## Provided records:
-*-*-

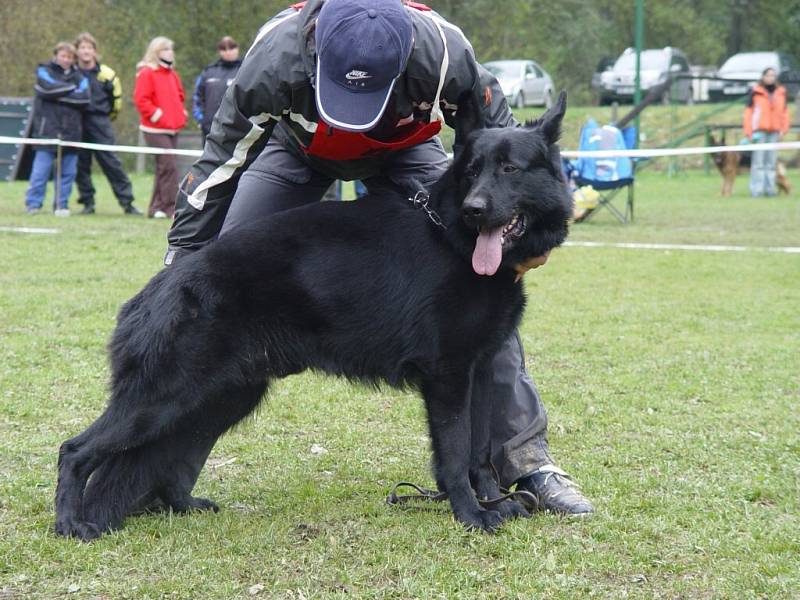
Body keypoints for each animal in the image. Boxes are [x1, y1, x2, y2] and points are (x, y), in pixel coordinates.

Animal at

-*-*-

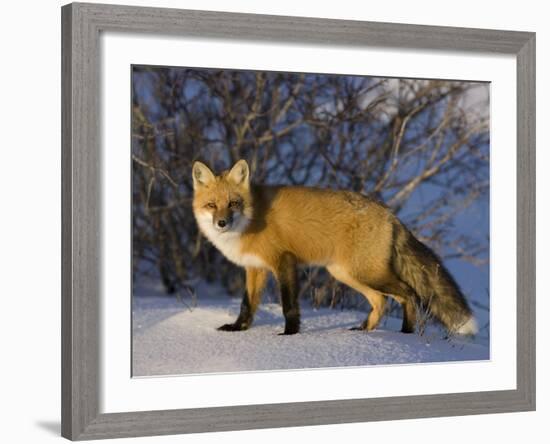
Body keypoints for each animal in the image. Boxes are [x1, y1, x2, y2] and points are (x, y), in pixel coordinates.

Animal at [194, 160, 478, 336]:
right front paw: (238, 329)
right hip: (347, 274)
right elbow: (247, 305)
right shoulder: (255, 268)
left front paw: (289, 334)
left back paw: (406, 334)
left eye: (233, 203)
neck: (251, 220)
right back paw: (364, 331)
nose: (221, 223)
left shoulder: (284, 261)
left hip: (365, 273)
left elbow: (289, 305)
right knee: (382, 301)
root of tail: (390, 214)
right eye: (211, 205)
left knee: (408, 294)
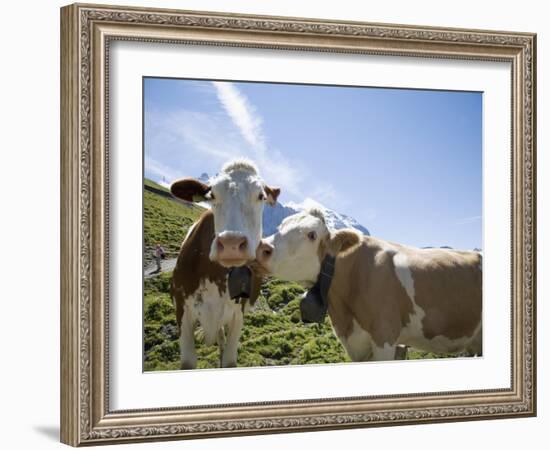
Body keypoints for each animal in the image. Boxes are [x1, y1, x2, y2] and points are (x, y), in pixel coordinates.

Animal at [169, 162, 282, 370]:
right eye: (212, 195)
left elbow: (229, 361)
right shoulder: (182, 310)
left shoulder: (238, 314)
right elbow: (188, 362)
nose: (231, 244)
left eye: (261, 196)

-*-*-

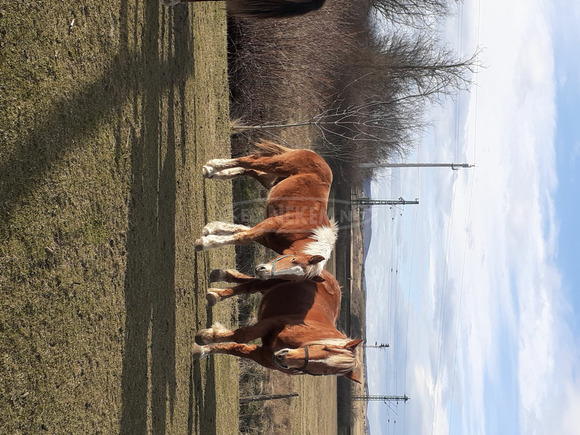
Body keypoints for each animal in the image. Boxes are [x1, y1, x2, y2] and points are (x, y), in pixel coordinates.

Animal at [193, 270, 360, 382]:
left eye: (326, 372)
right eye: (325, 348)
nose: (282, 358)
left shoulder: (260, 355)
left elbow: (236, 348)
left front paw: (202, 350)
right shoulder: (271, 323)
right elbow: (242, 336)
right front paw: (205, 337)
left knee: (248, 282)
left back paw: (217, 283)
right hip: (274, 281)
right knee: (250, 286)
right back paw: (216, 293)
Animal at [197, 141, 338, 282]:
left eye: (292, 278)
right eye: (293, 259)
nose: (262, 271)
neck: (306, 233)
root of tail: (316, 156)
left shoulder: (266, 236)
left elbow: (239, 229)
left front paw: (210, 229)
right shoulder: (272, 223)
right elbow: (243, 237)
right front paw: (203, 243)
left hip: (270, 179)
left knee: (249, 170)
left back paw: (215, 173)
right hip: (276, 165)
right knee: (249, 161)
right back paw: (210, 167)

-*-*-

## Instructions to follow:
Look above for the line holding "left hip: (270, 179)", then set down exactly that line and every line after it up to and including the line holding "right back paw: (210, 167)", with nothing else.

## Expected answer:
left hip: (270, 179)
left knee: (249, 170)
left back paw: (215, 173)
right hip: (276, 165)
right knee: (249, 161)
right back paw: (210, 167)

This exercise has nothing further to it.